Groups are also calling for greater energy sector public-private cooperation, by leveraging the Private Sector-Government Infrastructure Investment Agreement that was signed last December. This agreement aims to enable the private sector to fund 147 new projects between 2020 and 2024.
Business organisations have also recommended the federal government provide subsistence wages to any employees with jobs that have been cut due to economic contraction.
Alicia Barcena, executive secretary of the UN Economic Commission for Latin America and the Caribbean, said in a 19 March online presentation that aid for Mexico’s vulnerable will need to be supplemented with cash transfers, unemployment insurance and support to the informal sector, which makes up roughly half of Mexico’s workforce.
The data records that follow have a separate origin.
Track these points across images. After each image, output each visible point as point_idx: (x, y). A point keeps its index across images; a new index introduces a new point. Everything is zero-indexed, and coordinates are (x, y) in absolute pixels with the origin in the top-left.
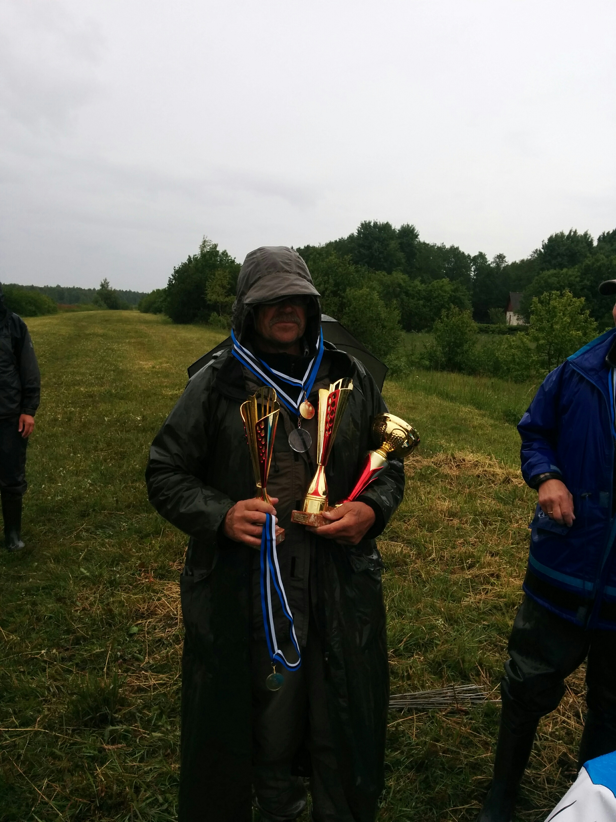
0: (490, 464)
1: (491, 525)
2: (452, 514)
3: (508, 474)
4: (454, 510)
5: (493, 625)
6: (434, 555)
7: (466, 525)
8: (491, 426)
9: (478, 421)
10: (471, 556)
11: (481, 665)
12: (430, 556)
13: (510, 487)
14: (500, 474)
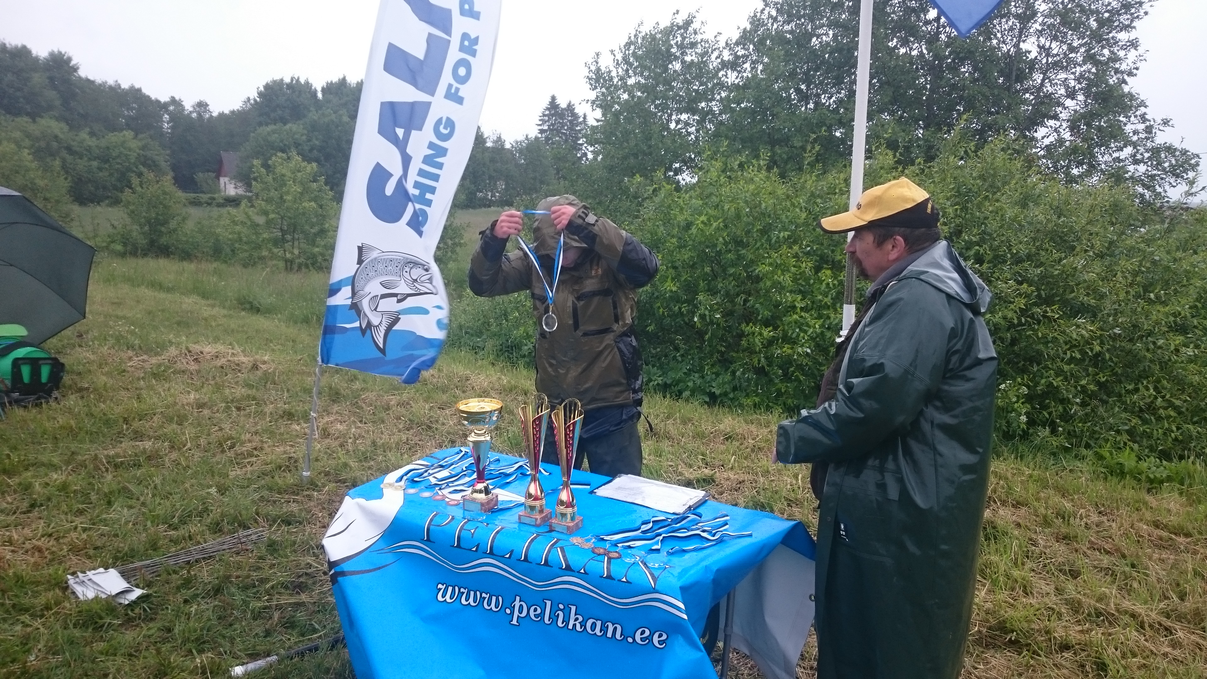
0: (233, 354)
1: (244, 410)
2: (201, 406)
3: (256, 361)
4: (202, 401)
5: (263, 487)
6: (189, 445)
7: (217, 414)
8: (225, 316)
9: (207, 312)
10: (230, 438)
11: (257, 514)
12: (184, 446)
13: (259, 373)
14: (247, 362)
Industrial trade group Canacintra has asked for 100% of its social security payments that it makes for employees to be covered by the federal government, representing one of the most drastic measures proposed.
Canacintra, reflecting the tremendous pressure Mexico’s manufacturing sector is under from the disrupted supply chain, also is seeking a return of VAT taxes by the end of March, and for immediate deductions for working capital. It is also requesting a 90-day credit for electricity payments and a suspension of all audits.
Business leaders are also pushing for state-run Pemex and CFE to be prompt with payments for suppliers, something Pemex promised to do in its most recent earnings call. Contractors to both companies have frequently complained about difficulties in collecting payments.
Low oil prices and Mexico’s reliance on Pemex to fund the government via tax revenue could make deferrals of payments to suppliers tempting, but CCE notes it would be devastating for small business.
“Pemex has a very complex cost structure and a high level of fixed income, so facing a crisis like this is very difficult,” said Rosanety Barrios, a former senior official at energy ministry SENER.
“Companies need more liquidity than the government right now,” the CCE said in a 19 March statement.